Comment 15 Ryan Moeller freebsd_committer 2020-06-30 16:04:12 UTC
I have a FreeNAS bug report where ifa_addr is NULL on 11.3, too. I was suspecting some local patches we have for dealing with various IGMP / multicast issues, but I did not find anything in auditing those patches. I haven't found any way to explain ifa_addr being NULL in an ifma that is still linked into a list.

In my user's case the panic is cropping up in igmp_fasttimo. Though the circumstances are different, I wonder if these may be caused by the same underlying problem.

One thing I have thought to double-check next is making sure that the maddr locks match up with the correct ifp everywhere the list is modified.
Comment 16 Mark Johnston freebsd_committer 2020-06-30 16:15:33 UTC
(In reply to igor-fbsdbugs from comment #14)
Oops, I did not realize that there are multiple reporters.  I posted a patch for HEAD here: https://reviews.freebsd.org/D25519 .  There is an analogous bug in stable/11 and 12.  If forwarding is enabled (default in pfsense) and ipsec is in use, then it is possible that this bug is responsible for the crashes I was looking at in comment 1.

(In reply to Ryan Moeller from comment #15)
If you're able to use DTrace to track ifa refs, then you might try looking for leaks as suggested in comment 10.  Your case sounds like a different bug though.
Comment 17 commit-hook freebsd_committer 2020-07-01 15:43:27 UTC
A commit references this bug:

Author: markj
Date: Wed Jul  1 15:42:49 UTC 2020
New revision: 362840
URL: https://svnweb.freebsd.org/changeset/base/362840

Log:
  Fix a possible next-hop refcount leak when handling IPSec traffic.

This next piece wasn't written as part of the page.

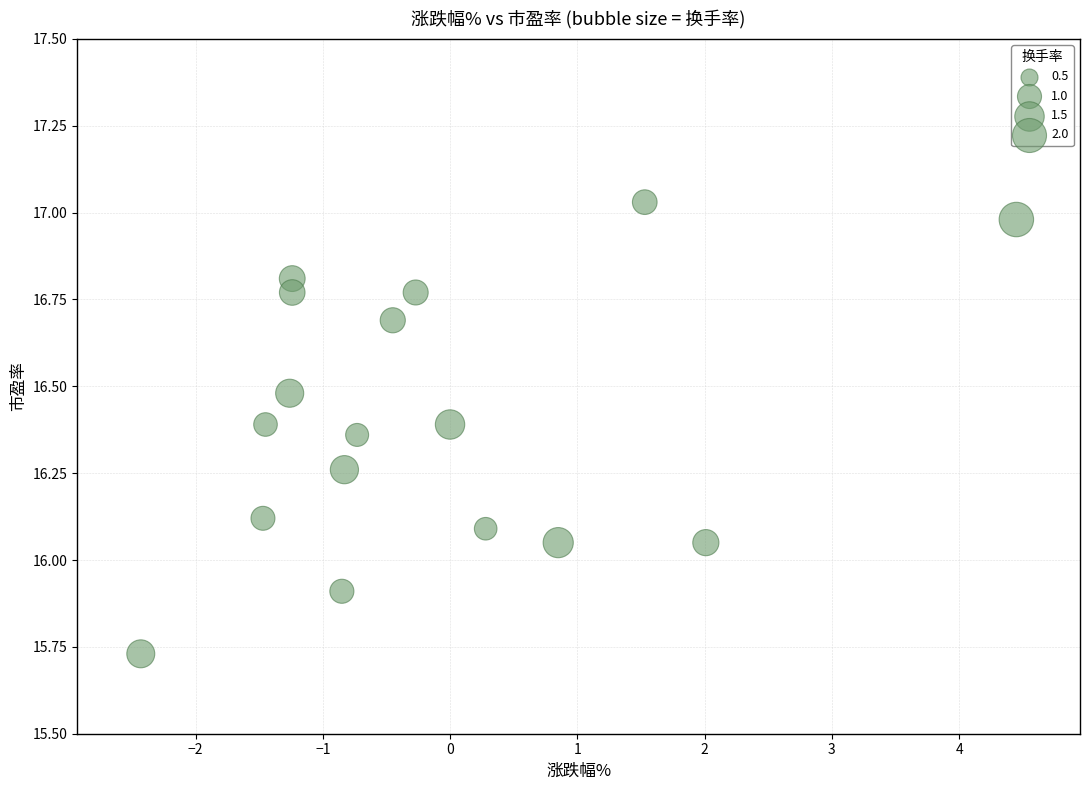

What is the range of Y values (max minus min)?

1.3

  It may be possible to fix this by deferring the lookup, but let's
  keep the initial change simple to make MFCs easier.

  PR:		246951
  Reviewed by:	melifaro
  MFC after:	1 week
  Sponsored by:	The FreeBSD Foundation
  Differential Revision:	https://reviews.freebsd.org/D25519

Changes:
  head/sys/netinet/ip_input.c
Comment 18 commit-hook freebsd_committer 2020-07-08 13:41:19 UTC
A commit references this bug:

Author: markj
Date: Wed Jul  8 13:40:28 UTC 2020
New revision: 363009
URL: https://svnweb.freebsd.org/changeset/base/363009

Log:
  MFC r362840:
  Fix a possible refcount leak when handling IPSec traffic.

  PR:	246951

Changes:
  stable/11/sys/netinet/ip_input.c
Comment 19 Mark Johnston freebsd_committer 2020-07-08 13:43:26 UTC
I'm going to resolve this for now since I suspect that the patch fixes the original bug.  I'll give a heads-up to the pfsense folks so that it can be integrated there.
Comment 20 Mark Johnston freebsd_committer 2020-07-08 15:05:43 UTC
Note, the change was intentionally not merged to stable/12, as the bug does not exist there.  In particular, if you are seeing these panics on a stable/12-based branch, then the culprit lies elsewhere.